KRDO Denver is reporting that Charlotte Figi has passed away from COVID-19 at the age of 13.
Charlotte was the little 6-year-old girl with Dravet Syndrome, an incapacitating form of childhood epilepsy, who was featured in the 2013 CNN documentary, “Weed,” starring Dr. Sanjay Gupta. His experience with Charlotte became a breakthrough in the world of medical marijuana.
Take the case of Charlotte Figi, who I met in Colorado. She started having seizures soon after birth. By age 3, she was having 300 a week, despite being on seven different medications. Medical marijuana has calmed her brain, limiting her seizures to 2 or 3 per month.
I have seen more patients like Charlotte first hand, spent time with them and come to the realization that it is irresponsible not to provide the best care we can as a medical community, care that could involve marijuana.
We have been terribly and systematically misled for nearly 70 years in the United States, and I apologize for my own role in that.
Dr.

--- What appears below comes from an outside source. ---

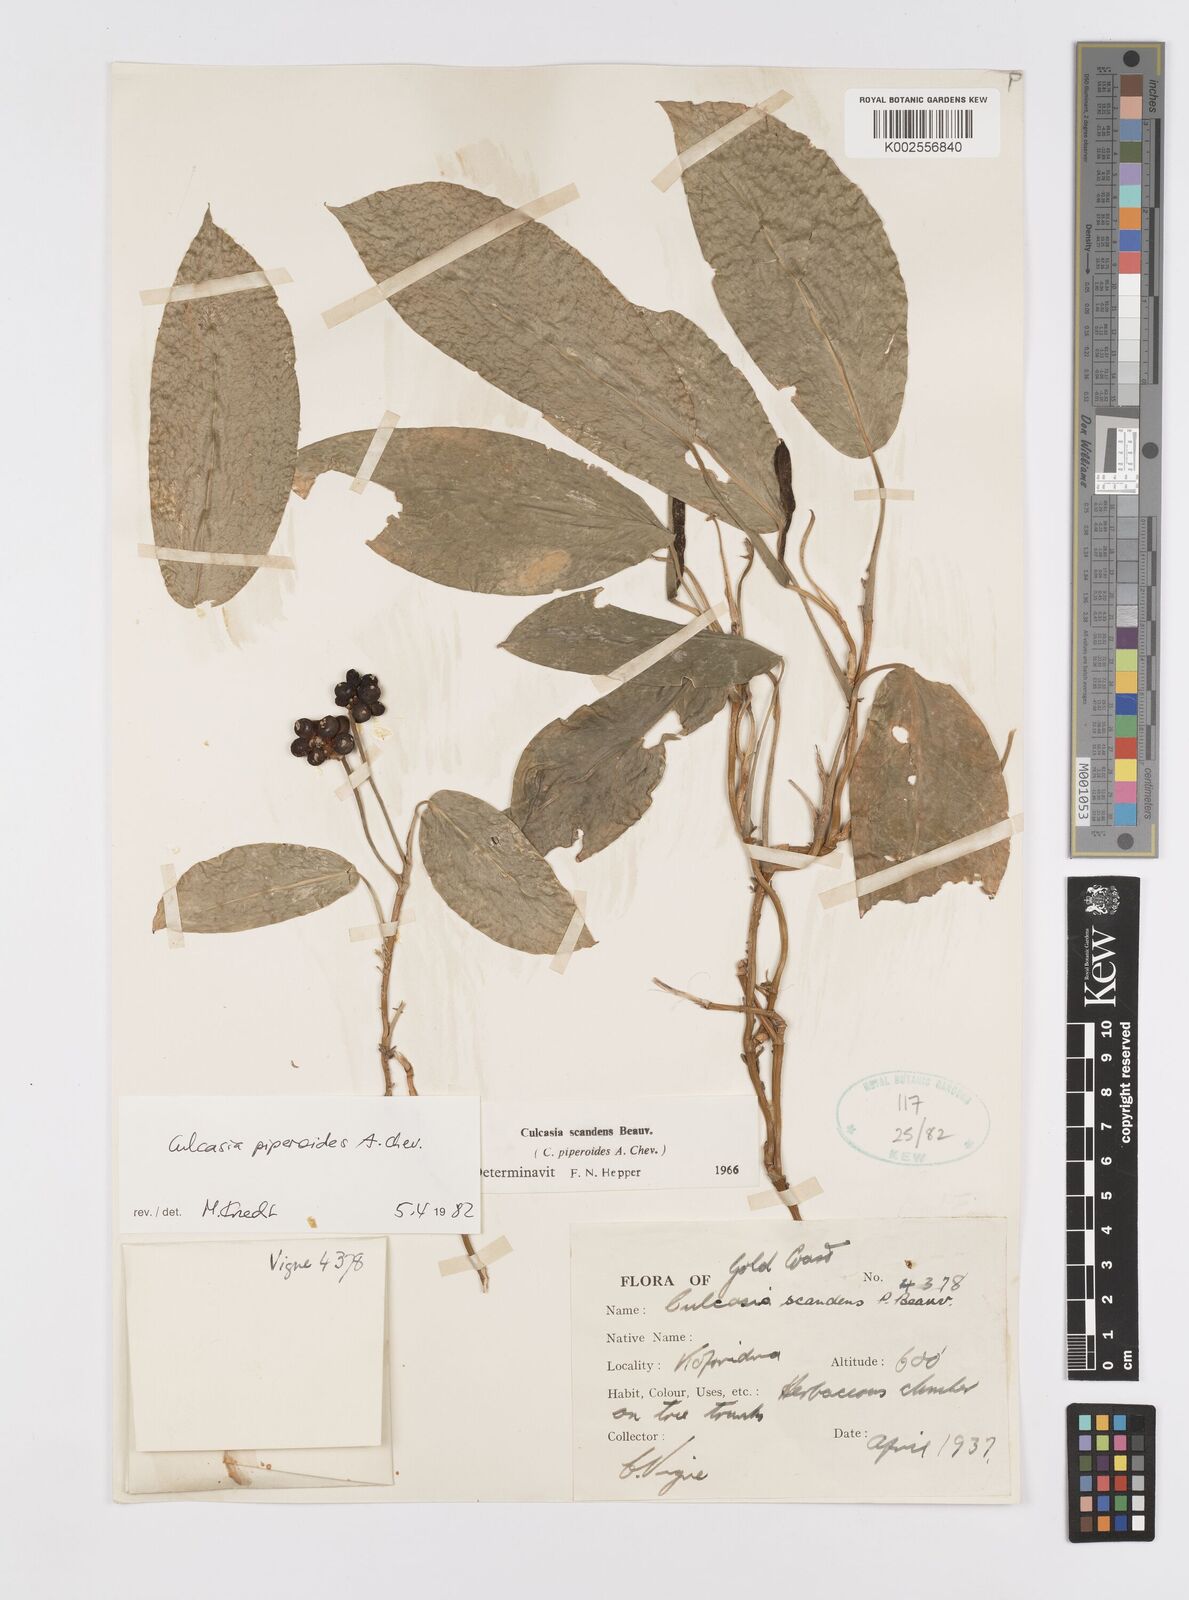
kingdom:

Sanjay Gupta, “Why I changed my mind on weed“
Charlotte started having seizures at three months old. She had suffered hundreds of grand mal seizures, which were stunting her development and risking her life.
Then she was given an oil extracted from a cannabis plant that was so low in THC and high in CBD it was first named “Hippie’s Disappointment,” because of its lack of intoxicating effects
Charlotte’s seizures dropped to two or three per month. In her honor, the strain’s developers, the Stanley Brothers, renamed the strain “Charlotte’s Web.”

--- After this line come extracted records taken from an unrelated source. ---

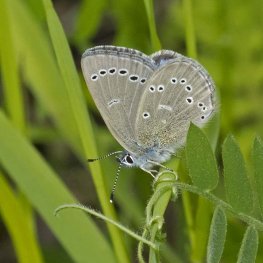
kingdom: Animalia
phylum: Arthropoda
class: Insecta
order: Lepidoptera
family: Lycaenidae
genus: Glaucopsyche
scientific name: Glaucopsyche lygdamus
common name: Silvery Blue
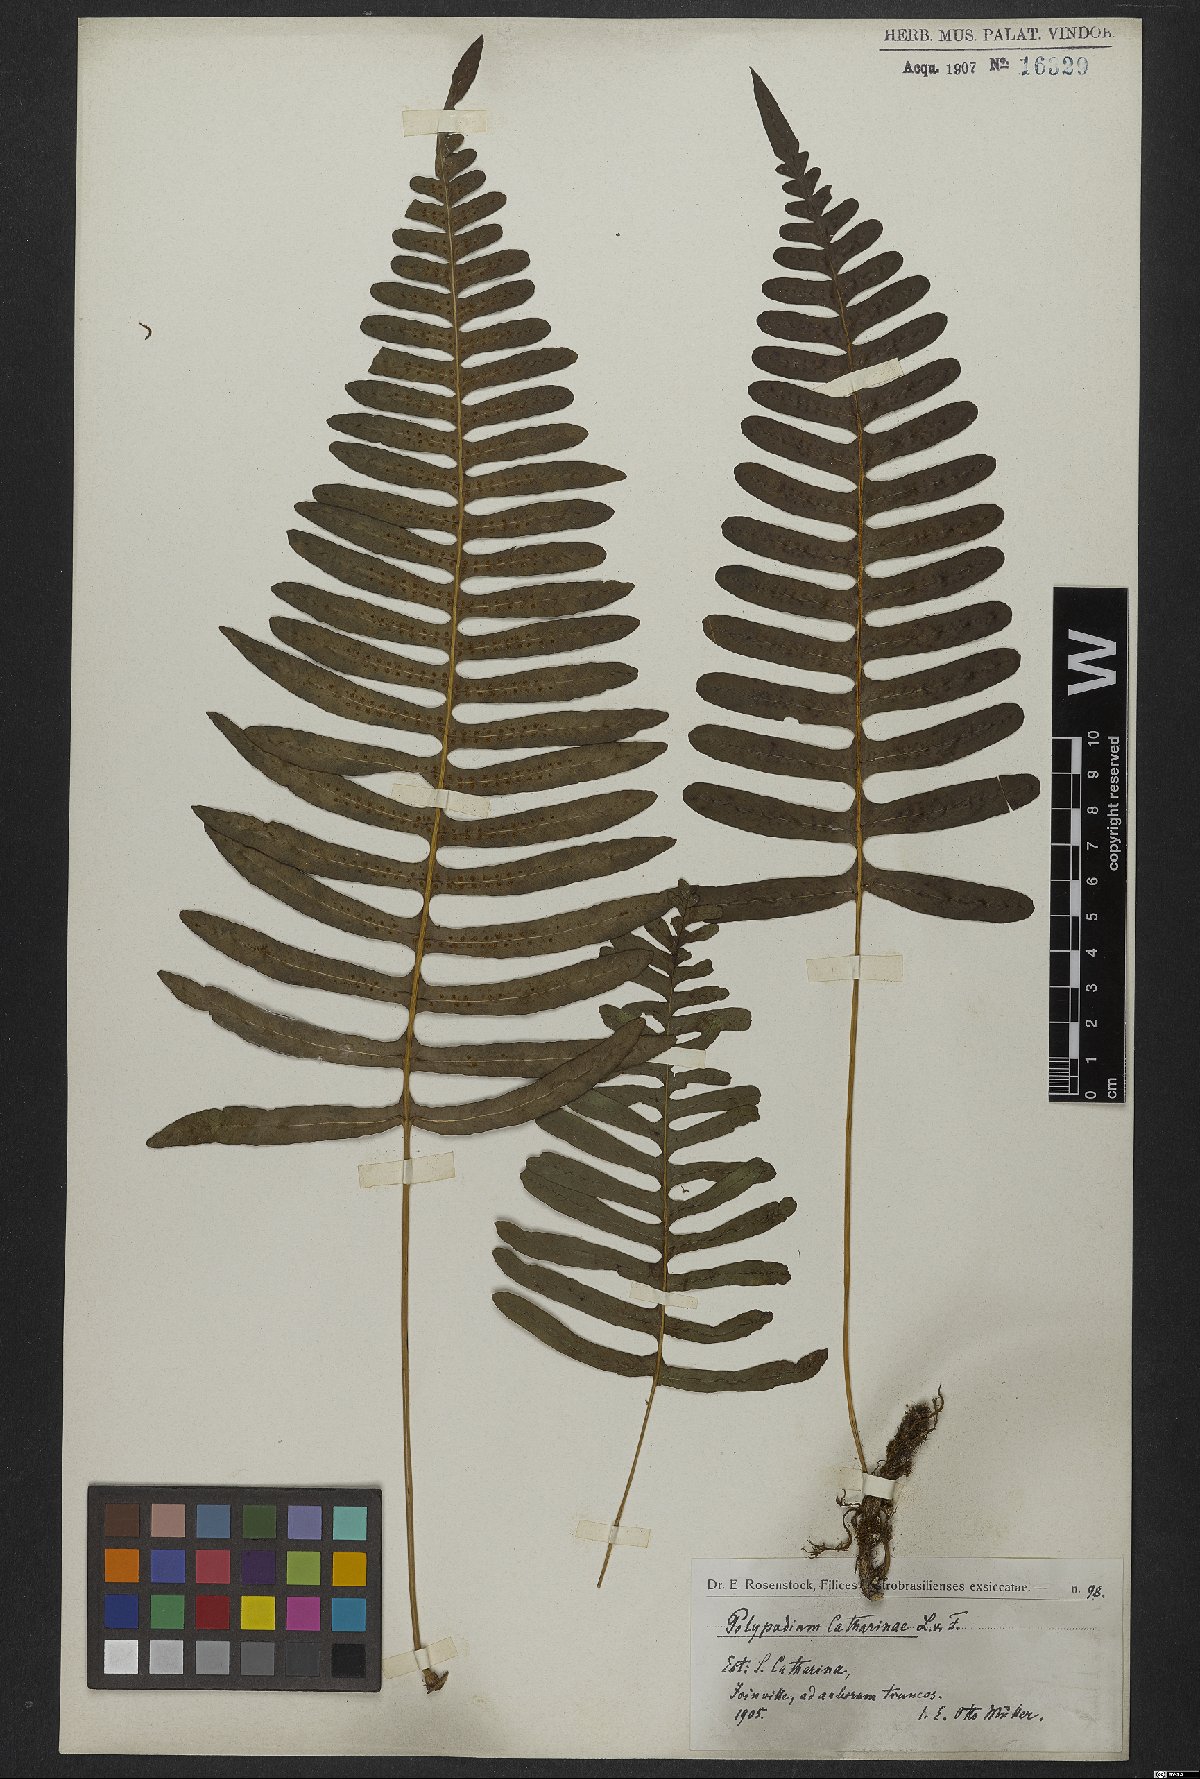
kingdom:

Dr. Gupta’s about-face on medical marijuana and presentation of Charlotte’s case on CNN rocked the world. For decades, the plaintive wail of the prohibitionist was, “What about the children?!” With Charlotte’s case, that question was turned around for parents seeking treatment for their children with medical marijuana – “What about the children,” indeed.
That led desperate parents in non-medical marijuana states to become what have been come to known as “medical refugees,” fleeing their home prohibition for Colorado and other states that would allow children to be given this low-THC, high-CBD oil proven so beneficial for epilepsy.
By 2014, Utah – Utah! – became the first state to offer relief to these parents by legalizing the medicinal use of low-THC CBD oil for treatment of childhood seizures. Soon thereafter, fourteen states followed suit, many in states in regions with antipathy toward marijuana, like the Midwest and the South.
Today, thanks in part to the visibility of Charlotte’s success in that 2013 special, every state in the United States allows parents to use some level of low-THC high-CBD oil to treat childhood seizures – except Idaho and South Dakota (and S.D. has medical marijuana on the 2020 ballot).
Charlotte Figi did more to change marijuana laws in a shorter time just by surviving than any think tank, organization, or philanthropist. May her friends and family find comfort in knowing the impact she had on the world.